What you should do:
Reproduce the records word for word, from the first line to the line containing "aber bei einem".
◆ ◆ ◆ ◆ ◆ ◆ ◆
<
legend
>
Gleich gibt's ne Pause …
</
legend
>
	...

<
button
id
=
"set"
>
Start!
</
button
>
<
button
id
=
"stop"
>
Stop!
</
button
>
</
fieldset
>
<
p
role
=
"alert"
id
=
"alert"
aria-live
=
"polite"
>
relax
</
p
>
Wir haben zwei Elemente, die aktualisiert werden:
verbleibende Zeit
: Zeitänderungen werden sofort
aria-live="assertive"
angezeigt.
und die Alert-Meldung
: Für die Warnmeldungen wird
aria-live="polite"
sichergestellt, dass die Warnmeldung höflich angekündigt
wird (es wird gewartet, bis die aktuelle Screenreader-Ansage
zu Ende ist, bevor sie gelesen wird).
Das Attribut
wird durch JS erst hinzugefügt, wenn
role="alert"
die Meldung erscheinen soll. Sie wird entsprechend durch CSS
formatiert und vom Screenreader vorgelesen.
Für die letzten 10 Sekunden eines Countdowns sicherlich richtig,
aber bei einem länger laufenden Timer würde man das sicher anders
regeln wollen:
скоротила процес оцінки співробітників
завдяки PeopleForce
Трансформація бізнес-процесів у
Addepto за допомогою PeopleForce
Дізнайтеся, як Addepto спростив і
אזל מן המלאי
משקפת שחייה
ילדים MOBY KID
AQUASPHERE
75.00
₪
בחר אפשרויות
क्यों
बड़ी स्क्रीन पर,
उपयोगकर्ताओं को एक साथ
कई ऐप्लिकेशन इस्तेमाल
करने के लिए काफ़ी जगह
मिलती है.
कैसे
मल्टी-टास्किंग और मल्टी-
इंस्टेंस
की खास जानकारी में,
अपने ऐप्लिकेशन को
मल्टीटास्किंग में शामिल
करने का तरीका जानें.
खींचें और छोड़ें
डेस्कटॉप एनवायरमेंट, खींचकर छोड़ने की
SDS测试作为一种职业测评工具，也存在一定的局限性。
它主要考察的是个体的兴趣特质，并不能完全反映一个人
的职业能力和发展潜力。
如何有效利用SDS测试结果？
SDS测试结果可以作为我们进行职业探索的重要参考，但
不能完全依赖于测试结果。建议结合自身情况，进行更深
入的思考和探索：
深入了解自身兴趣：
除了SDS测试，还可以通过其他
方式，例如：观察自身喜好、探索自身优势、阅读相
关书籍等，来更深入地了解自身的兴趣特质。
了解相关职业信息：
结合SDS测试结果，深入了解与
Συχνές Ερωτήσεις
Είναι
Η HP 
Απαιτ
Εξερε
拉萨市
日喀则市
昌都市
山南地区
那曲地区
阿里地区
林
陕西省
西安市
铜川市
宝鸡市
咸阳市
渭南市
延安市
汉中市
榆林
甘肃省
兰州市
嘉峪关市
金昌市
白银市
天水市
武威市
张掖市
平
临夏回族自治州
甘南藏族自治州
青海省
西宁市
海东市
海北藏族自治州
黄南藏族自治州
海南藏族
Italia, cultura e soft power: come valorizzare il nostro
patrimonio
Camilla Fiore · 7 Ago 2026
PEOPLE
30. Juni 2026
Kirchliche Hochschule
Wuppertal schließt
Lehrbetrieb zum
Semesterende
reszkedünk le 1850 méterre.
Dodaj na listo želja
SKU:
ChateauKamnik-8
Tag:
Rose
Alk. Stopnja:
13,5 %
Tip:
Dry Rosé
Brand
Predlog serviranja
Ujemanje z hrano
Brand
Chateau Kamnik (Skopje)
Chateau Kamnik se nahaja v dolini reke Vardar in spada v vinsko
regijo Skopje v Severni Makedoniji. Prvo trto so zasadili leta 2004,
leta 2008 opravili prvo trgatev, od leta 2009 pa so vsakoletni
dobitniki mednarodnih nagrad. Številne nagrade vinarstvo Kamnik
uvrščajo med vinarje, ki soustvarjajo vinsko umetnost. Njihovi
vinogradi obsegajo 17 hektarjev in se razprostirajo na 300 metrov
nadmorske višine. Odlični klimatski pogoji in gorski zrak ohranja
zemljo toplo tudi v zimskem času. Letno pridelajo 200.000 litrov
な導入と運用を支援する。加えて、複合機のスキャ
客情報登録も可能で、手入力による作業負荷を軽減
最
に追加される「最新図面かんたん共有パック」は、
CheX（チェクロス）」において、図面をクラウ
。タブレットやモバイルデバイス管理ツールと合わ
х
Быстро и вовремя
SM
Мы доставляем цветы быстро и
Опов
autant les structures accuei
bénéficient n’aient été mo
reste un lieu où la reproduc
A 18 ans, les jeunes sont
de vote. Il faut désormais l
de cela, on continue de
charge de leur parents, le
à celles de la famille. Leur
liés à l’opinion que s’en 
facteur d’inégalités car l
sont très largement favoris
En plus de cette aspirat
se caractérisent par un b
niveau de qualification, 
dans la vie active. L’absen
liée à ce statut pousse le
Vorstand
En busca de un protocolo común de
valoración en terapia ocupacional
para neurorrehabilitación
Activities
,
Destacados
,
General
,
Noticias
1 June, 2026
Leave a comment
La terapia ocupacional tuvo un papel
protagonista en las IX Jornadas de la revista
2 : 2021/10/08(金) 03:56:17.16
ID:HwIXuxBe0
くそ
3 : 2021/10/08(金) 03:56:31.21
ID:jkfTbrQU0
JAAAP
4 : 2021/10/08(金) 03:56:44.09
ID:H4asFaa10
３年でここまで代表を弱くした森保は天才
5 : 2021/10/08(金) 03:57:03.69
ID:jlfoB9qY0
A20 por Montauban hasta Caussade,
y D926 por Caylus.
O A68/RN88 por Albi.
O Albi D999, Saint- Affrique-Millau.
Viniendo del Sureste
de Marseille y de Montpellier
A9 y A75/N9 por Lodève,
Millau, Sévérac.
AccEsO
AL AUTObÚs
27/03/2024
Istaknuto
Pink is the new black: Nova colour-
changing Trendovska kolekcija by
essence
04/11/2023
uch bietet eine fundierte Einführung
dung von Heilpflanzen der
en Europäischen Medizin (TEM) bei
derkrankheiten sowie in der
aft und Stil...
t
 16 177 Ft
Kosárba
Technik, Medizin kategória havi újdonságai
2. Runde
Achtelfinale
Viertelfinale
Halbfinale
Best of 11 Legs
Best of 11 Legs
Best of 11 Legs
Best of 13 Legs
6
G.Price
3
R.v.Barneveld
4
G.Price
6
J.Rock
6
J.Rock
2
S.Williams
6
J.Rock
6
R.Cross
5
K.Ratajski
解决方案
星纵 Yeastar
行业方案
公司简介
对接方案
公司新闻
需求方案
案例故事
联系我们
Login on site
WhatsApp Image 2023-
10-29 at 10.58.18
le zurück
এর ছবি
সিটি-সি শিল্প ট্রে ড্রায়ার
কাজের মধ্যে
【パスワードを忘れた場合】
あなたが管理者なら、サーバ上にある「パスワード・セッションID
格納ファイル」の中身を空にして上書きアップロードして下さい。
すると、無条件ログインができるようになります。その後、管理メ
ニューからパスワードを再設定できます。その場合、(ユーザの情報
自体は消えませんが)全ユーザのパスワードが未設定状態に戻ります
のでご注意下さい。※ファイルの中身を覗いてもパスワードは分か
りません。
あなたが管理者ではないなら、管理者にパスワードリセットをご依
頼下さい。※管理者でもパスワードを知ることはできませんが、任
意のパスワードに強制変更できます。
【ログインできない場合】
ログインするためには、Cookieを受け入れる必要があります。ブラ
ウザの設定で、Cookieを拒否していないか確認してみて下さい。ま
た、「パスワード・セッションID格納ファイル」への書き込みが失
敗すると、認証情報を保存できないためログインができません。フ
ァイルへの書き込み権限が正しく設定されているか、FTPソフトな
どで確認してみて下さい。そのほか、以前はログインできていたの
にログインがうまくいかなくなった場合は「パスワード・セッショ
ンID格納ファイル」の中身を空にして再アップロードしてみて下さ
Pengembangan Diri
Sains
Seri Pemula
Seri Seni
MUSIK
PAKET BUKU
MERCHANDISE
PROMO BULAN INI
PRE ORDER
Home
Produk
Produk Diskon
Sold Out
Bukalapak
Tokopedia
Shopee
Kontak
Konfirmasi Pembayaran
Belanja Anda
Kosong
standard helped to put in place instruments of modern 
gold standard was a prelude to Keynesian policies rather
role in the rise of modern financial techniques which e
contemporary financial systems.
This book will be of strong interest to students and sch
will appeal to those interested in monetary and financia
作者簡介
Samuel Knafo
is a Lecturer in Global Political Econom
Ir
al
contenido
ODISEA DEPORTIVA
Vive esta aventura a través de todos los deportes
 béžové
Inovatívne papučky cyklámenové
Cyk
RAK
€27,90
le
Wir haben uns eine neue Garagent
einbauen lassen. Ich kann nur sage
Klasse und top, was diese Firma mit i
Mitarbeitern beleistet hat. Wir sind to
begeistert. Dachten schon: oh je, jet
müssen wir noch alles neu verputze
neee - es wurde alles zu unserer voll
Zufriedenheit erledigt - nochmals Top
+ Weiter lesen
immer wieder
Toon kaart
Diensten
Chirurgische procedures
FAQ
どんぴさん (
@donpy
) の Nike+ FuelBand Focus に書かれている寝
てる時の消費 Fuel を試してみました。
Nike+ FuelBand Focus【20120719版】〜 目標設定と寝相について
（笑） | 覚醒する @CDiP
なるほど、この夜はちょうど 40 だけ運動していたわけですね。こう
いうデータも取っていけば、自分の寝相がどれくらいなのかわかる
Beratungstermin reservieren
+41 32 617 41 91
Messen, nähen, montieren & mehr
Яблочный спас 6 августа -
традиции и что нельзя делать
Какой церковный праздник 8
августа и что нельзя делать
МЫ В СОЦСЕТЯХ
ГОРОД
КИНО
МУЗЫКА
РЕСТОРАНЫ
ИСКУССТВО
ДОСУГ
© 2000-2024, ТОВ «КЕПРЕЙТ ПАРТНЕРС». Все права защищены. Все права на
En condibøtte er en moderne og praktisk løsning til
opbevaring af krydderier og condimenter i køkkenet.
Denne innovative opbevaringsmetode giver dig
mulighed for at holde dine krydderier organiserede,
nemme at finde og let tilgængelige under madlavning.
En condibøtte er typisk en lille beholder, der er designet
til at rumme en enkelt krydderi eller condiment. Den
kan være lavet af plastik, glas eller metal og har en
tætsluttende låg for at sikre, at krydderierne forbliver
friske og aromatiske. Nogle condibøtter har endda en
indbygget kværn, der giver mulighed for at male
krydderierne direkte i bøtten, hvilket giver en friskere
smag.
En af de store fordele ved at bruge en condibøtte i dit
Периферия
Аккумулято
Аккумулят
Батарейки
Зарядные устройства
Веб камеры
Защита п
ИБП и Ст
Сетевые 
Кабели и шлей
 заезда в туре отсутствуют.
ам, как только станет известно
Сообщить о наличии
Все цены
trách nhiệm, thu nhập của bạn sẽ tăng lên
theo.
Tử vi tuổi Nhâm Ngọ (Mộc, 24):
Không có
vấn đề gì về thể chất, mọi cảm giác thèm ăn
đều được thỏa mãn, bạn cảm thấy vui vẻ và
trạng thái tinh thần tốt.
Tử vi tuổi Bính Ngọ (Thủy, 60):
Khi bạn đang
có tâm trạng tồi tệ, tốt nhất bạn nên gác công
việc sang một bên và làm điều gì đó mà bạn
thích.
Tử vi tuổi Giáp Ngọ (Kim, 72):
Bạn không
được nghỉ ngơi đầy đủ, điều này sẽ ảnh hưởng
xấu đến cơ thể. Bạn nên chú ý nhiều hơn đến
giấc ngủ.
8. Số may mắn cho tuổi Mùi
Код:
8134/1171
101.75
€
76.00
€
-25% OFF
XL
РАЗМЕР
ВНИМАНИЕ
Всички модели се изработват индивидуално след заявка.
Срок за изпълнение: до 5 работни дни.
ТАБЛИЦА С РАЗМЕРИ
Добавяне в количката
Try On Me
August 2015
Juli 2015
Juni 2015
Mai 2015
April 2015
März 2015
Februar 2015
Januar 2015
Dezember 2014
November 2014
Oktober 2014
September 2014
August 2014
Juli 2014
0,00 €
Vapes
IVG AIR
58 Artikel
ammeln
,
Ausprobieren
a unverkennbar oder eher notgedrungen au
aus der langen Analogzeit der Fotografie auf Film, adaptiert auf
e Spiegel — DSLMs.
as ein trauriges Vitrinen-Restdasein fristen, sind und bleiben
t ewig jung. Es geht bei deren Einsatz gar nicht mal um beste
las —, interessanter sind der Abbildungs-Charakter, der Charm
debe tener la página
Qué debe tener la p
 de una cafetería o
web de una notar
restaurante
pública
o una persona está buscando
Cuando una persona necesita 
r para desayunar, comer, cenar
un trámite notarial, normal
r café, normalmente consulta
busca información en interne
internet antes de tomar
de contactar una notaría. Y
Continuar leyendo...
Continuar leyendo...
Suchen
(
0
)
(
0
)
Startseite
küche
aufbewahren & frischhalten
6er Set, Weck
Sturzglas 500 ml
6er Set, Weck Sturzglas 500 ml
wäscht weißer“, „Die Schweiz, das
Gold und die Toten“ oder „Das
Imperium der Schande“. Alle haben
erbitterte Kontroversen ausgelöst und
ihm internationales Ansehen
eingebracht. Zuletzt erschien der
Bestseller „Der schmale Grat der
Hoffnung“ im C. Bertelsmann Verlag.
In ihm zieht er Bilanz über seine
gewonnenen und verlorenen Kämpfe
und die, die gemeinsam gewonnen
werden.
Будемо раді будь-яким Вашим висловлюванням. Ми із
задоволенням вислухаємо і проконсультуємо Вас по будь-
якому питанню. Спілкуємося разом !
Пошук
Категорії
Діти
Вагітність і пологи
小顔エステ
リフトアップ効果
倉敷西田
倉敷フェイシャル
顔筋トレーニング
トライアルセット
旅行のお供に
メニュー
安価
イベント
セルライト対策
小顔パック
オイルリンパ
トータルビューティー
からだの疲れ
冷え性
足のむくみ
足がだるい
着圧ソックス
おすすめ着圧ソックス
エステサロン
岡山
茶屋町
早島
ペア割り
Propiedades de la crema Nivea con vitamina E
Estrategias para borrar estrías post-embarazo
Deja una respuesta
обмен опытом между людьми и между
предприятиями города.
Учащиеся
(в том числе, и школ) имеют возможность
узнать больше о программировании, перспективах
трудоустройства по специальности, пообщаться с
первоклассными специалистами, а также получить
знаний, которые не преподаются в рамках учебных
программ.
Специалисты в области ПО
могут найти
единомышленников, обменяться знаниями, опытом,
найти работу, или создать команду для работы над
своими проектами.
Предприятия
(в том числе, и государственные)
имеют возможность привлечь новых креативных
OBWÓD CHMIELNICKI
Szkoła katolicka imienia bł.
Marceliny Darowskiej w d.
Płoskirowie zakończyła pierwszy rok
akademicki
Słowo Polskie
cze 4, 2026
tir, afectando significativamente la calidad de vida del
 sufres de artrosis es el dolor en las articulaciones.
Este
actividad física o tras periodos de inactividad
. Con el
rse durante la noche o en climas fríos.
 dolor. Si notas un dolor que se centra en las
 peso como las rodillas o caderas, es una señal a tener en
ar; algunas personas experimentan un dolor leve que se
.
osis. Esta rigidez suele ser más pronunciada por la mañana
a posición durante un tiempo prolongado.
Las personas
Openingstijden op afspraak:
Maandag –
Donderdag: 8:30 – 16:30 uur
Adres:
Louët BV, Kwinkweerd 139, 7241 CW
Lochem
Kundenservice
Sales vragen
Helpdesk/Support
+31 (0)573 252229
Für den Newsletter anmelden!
◆ ◆ ◆ ◆ ◆ ◆ ◆
Output for this exercise:
<
legend
>
Gleich gibt's ne Pause …
</
legend
>
	...

<
button
id
=
"set"
>
Start!
</
button
>
<
button
id
=
"stop"
>
Stop!
</
button
>
</
fieldset
>
<
p
role
=
"alert"
id
=
"alert"
aria-live
=
"polite"
>
relax
</
p
>
Wir haben zwei Elemente, die aktualisiert werden:
verbleibende Zeit
: Zeitänderungen werden sofort
aria-live="assertive"
angezeigt.
und die Alert-Meldung
: Für die Warnmeldungen wird
aria-live="polite"
sichergestellt, dass die Warnmeldung höflich angekündigt
wird (es wird gewartet, bis die aktuelle Screenreader-Ansage
zu Ende ist, bevor sie gelesen wird).
Das Attribut
wird durch JS erst hinzugefügt, wenn
role="alert"
die Meldung erscheinen soll. Sie wird entsprechend durch CSS
formatiert und vom Screenreader vorgelesen.
Für die letzten 10 Sekunden eines Countdowns sicherlich richtig,
aber bei einem länger laufenden Timer würde man das sicher anders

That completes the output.